Evidence & References
Tiers & Dosing
| 25-OHD | Tier | Cholecalciferol dosing |
|---|---|---|
| < 20 ng/mL (< 50 nmol/L) | Deficiency | Loading 50,000 IU weekly × 6–8 wk (or ~6000 IU/day × 8 wk), then 1500–2000 IU/day (≥800–1000 IU/day minimum). Target >30 ng/mL. |
| 20–29.9 ng/mL (50–74 nmol/L) | Insufficiency | 1000–2000 IU/day (or 50,000 IU monthly); recheck in ~3 months. |
| ≥ 30 ng/mL (≥ 75 nmol/L) | Sufficiency | Maintenance 600–800 IU/day (≥800 IU/day if >70 yr) or diet/sun; avoid excess. |
| > 100 ng/mL (> 250 nmol/L) | Possible toxicity | Hold supplementation; investigate and monitor calcium. |
Conversion
| Quantity | Conversion |
|---|---|
| ng/mL → nmol/L | nmol/L = ng/mL × 2.496 |
| nmol/L → ng/mL | ng/mL = nmol/L ÷ 2.496 |
Targets and thresholds vary slightly between guidelines and assays.
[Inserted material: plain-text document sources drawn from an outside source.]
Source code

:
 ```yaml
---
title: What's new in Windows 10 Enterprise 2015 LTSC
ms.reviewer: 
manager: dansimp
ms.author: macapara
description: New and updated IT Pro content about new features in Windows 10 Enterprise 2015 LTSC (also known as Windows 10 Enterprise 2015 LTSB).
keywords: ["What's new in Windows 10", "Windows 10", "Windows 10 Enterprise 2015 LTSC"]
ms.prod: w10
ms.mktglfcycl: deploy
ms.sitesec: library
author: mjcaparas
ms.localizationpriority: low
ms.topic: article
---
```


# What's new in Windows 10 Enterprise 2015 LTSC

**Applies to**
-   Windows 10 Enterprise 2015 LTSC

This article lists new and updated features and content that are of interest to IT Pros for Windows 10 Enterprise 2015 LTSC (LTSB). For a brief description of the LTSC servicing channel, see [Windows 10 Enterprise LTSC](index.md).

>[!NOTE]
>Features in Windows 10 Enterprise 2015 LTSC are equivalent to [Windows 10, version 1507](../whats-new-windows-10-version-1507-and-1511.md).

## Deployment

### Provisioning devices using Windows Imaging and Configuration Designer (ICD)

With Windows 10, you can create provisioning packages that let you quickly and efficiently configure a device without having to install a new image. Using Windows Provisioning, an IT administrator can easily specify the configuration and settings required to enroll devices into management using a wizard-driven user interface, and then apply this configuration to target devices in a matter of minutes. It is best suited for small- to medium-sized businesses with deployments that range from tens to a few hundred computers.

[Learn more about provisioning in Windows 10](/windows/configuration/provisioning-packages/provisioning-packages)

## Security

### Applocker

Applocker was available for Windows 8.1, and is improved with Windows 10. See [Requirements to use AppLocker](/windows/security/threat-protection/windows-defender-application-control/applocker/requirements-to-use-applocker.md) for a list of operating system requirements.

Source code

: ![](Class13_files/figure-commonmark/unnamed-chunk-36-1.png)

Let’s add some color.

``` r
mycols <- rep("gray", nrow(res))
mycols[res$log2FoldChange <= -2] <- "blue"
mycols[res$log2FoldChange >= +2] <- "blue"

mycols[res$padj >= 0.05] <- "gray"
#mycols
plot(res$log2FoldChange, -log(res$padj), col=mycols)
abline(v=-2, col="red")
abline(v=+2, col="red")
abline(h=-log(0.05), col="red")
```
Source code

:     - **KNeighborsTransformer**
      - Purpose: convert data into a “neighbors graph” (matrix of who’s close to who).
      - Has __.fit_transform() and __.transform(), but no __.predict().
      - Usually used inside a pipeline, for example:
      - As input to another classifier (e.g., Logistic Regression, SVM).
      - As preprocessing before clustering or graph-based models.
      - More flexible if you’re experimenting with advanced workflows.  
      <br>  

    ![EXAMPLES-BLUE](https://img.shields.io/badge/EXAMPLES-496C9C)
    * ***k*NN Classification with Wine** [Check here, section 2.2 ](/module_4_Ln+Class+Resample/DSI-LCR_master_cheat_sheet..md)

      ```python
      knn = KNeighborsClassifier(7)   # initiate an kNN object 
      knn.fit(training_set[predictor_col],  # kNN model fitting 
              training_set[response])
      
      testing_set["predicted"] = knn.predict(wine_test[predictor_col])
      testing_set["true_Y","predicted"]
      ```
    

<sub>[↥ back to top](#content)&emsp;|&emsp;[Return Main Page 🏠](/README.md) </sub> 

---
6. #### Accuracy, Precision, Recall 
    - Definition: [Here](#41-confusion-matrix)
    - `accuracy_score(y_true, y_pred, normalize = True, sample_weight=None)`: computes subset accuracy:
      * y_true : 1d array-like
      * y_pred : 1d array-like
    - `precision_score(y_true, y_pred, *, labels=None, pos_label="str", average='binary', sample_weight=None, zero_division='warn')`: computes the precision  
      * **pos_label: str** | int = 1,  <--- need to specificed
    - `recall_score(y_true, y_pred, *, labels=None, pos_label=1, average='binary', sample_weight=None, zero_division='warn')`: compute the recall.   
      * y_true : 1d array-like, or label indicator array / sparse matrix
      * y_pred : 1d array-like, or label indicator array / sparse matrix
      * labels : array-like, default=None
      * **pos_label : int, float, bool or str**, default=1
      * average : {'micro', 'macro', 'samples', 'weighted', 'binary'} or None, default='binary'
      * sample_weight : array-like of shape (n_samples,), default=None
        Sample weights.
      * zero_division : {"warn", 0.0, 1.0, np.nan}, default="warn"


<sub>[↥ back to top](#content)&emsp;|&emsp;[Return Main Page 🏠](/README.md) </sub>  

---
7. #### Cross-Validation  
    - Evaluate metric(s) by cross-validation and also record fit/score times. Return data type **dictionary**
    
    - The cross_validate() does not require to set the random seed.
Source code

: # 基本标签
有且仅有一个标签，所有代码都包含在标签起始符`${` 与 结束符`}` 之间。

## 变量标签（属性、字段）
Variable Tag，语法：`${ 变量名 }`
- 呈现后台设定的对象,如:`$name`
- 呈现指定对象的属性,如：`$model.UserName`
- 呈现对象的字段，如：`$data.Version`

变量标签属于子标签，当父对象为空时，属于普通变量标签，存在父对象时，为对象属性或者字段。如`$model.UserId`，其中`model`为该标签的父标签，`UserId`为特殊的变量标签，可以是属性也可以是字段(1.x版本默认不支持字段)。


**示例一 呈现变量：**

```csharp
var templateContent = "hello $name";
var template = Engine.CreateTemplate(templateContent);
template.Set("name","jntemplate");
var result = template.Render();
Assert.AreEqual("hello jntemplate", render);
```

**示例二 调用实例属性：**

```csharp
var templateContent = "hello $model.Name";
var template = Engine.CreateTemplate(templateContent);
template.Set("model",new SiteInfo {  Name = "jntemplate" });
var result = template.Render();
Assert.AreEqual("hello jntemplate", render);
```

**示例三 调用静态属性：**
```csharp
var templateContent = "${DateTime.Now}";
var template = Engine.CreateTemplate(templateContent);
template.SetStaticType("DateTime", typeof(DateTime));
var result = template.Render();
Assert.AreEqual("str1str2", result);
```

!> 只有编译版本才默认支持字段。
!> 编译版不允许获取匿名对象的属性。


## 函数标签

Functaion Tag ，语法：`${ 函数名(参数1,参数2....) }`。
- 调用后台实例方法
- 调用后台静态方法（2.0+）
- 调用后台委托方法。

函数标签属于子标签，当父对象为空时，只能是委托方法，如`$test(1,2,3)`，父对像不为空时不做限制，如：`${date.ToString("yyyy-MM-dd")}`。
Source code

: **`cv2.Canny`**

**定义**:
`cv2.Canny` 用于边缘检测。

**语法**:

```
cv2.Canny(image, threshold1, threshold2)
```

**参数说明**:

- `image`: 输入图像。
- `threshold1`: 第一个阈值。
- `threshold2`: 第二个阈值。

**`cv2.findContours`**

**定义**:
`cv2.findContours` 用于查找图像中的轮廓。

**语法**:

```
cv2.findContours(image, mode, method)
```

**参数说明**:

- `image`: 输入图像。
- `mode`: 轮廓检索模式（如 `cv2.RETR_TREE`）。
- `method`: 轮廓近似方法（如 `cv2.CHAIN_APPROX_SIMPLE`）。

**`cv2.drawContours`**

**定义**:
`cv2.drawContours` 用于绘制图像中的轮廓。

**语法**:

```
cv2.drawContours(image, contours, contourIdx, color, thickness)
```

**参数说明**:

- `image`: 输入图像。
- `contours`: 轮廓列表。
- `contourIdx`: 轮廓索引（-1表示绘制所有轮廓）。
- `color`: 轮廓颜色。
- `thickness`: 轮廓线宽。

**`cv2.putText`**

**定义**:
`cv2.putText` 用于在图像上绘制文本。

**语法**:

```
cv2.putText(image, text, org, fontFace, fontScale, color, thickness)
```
The dosing here follows a general-population (Endocrine Society) framework; KDIGO applies the same approach for correcting 25-OHD in CKD with nutritional vitamin D. This is separate from active-vitamin-D therapy for secondary hyperparathyroidism.
Evidence & References
The Endocrine Society clinical practice guideline (2011) defined the deficiency / insufficiency / sufficiency tiers and the loading-plus-maintenance cholecalciferol regimens used here. KDIGO CKD-MBD guidance recommends correcting 25-OHD in CKD as in the general population using nutritional vitamin D, distinct from active vitamin D for PTH-driven disease. Newer (2024) Endocrine Society guidance de-emphasizes routine 25-OHD screening in healthy adults.
- Holick MF, Binkley NC, Bischoff-Ferrari HA, et al. Evaluation, Treatment, and Prevention of Vitamin D Deficiency: An Endocrine Society Clinical Practice Guideline. J Clin Endocrinol Metab. 2011;96(7):1911–1930.
- Kidney Disease: Improving Global Outcomes (KDIGO) CKD-MBD Update Work Group. KDIGO 2017 Clinical Practice Guideline Update for the Diagnosis, Evaluation, Prevention, and Treatment of CKD-MBD. Kidney Int Suppl. 2017;7(1):1–59.
- Demay MB, Pittas AG, Bikle DD, et al. Vitamin D for the Prevention of Disease: An Endocrine Society Clinical Practice Guideline. J Clin Endocrinol Metab. 2024;109(8):1907–1947.